In my previous blog post about Jira automation and Claude, I created a sample application and was able to investigate the code on GitHub to compare it to the PRD that I wrote. Based on that analysis, I had Claude write several Jira epics. One of them was pretty generic about implementing a user authentication and profile system. Because this functionality is required for almost any application you might write, I decided to start there.
Here is a screenshot of the epic that Claude wrote:
Note that this epic is HUGE. If a junior PM had written this epic, I would advise them to trim it down a bit. Pull out things like Google OAuth from things like RBAC, for example. This could be done by making smaller child stories against this epic or by breaking it into multiple epics.
However, for the purpose of this test, I just passed the output of Claude into Codex. Codex is the relatively new GenAI-based code tool from OpenAI. Here is the summary Codex produced after attempting to implement the epic:
Codex purports to be really good at building code directly from requirements. In the demos they give, you can just toss complex requirements at Codex and it will do the heavy lifting. Notice that tossing Codex a random GitHub repo may also mean that it cannot test because it doesn’t understand the code base. In this example, lint failed because of a missing dependency. Codex didn’t detect and fix that automatically nor did it suggest a way to fix it.
In addition, as you can see from the output in the example, Codex only focused on part of the epic. It’s implementing just the unsafe handling of API keys and such. which Lovable hard coded into the source code. To be fair, this is a pretty important issue and definitely should be addressed in the code as soon as possible, but it’s a very small subset of the epic. Codex didn’t come back to me and say, “Hey, this epic is way too big, please make it smaller.”
Again and again we see this failure mode in GenAI systems. They are enthusiastic but not experienced. If you compare this to people, a very junior dev might just follow instructions, not knowing how bad things are or how epics should be written. A more senior dev would go back to PM and tell us that we need to break this work down into smaller chunks. A principal-level dev would just fix the epic themselves and tell us that they fixed it.
Please note that I’m looking at this from the product management perspective. I won’t evaluate the quality of the code coming out of these systems. I’m just investigating how functional they are just like I would evaluate any eng partner I am working with.
In the end, a feature team only needs two things to be successful: quality and velocity.
If you are delivering on epics at a very high quality and doing so very quickly, almost any other problem can be addressed by PM. Assuming PM is doing their job, this means that we are building the correct features and that the product is solving problems for the target persona. The same thing goes for AI. We know that GenAI-based systems like Codex are much faster than traditional coding methods, but are they executing at high quality?

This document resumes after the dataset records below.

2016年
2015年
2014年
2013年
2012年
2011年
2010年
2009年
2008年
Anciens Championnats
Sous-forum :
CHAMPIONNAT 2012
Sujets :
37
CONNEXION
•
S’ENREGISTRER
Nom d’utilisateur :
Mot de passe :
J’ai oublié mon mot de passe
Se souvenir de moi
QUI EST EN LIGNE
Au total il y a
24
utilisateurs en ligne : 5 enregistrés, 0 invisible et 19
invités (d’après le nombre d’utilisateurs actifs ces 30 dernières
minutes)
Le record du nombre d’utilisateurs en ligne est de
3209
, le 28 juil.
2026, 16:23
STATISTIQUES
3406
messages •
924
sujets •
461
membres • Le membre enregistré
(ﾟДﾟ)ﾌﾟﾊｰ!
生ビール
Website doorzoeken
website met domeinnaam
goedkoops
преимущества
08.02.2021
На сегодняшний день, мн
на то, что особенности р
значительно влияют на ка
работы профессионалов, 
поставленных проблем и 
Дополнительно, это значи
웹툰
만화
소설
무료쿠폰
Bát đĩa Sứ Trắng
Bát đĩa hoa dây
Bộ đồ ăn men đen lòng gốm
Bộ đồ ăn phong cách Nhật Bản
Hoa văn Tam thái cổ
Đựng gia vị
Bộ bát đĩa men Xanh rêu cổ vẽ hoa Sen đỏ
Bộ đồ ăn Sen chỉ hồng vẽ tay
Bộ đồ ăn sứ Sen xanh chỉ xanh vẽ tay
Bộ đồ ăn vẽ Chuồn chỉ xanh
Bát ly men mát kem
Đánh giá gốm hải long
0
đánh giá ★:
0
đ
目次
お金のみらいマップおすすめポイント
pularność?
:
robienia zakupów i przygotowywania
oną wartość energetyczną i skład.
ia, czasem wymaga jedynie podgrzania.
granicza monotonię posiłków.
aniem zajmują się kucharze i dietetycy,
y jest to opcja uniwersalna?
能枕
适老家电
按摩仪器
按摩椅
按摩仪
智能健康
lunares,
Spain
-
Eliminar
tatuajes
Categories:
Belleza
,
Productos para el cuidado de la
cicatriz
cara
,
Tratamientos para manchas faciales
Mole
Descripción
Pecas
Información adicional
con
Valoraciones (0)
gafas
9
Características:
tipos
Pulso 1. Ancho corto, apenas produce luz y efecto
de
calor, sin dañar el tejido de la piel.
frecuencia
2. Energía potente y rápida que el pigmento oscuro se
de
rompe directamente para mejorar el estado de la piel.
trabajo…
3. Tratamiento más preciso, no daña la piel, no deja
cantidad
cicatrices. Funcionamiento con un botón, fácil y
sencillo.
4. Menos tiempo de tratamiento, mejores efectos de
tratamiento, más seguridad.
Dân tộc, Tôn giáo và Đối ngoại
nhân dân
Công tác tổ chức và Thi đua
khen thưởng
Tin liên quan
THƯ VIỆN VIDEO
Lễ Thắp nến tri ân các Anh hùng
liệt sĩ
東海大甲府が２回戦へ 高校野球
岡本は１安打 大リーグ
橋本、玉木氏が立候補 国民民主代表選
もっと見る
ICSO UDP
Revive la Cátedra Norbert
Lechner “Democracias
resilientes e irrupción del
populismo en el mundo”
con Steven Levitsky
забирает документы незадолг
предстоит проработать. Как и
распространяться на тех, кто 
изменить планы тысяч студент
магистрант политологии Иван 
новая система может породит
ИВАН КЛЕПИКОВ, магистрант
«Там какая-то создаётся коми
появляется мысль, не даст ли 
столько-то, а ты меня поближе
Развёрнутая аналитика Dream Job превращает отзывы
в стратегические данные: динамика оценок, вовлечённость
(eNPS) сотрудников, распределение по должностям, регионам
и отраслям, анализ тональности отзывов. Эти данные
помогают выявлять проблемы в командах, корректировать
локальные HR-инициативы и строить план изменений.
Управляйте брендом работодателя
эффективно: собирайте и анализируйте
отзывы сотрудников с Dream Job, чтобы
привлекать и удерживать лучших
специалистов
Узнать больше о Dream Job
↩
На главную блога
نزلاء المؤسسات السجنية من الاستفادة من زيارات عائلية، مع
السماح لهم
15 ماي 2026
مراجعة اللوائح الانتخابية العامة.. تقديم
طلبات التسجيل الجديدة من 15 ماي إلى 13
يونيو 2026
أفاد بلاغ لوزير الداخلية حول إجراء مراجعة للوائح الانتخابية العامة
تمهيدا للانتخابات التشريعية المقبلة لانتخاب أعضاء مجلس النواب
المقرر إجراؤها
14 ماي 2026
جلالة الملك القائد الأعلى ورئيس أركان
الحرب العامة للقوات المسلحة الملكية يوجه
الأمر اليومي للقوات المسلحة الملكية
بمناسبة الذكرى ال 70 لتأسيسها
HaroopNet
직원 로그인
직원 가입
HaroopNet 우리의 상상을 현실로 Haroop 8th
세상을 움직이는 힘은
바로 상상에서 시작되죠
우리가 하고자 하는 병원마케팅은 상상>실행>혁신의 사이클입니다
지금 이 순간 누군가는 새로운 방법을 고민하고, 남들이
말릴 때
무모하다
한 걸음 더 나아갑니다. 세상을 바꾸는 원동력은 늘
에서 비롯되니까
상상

So far, the answer is no. They require close human supervision to make them work correctly.
Going back to our junior employee example, this shouldn’t be surprising. If you hired a dozen new college grads and let them loose on your code base, what do you think would happen? Yes, chaos would ensue. At the moment, the same is true for AI-based toolchain. You can get them to do an amazing amount of work for you but you do need to supervise them and monitor their progress to ensure quality work.
GenAI: Eager, fast, well educated. Not experienced or self critical.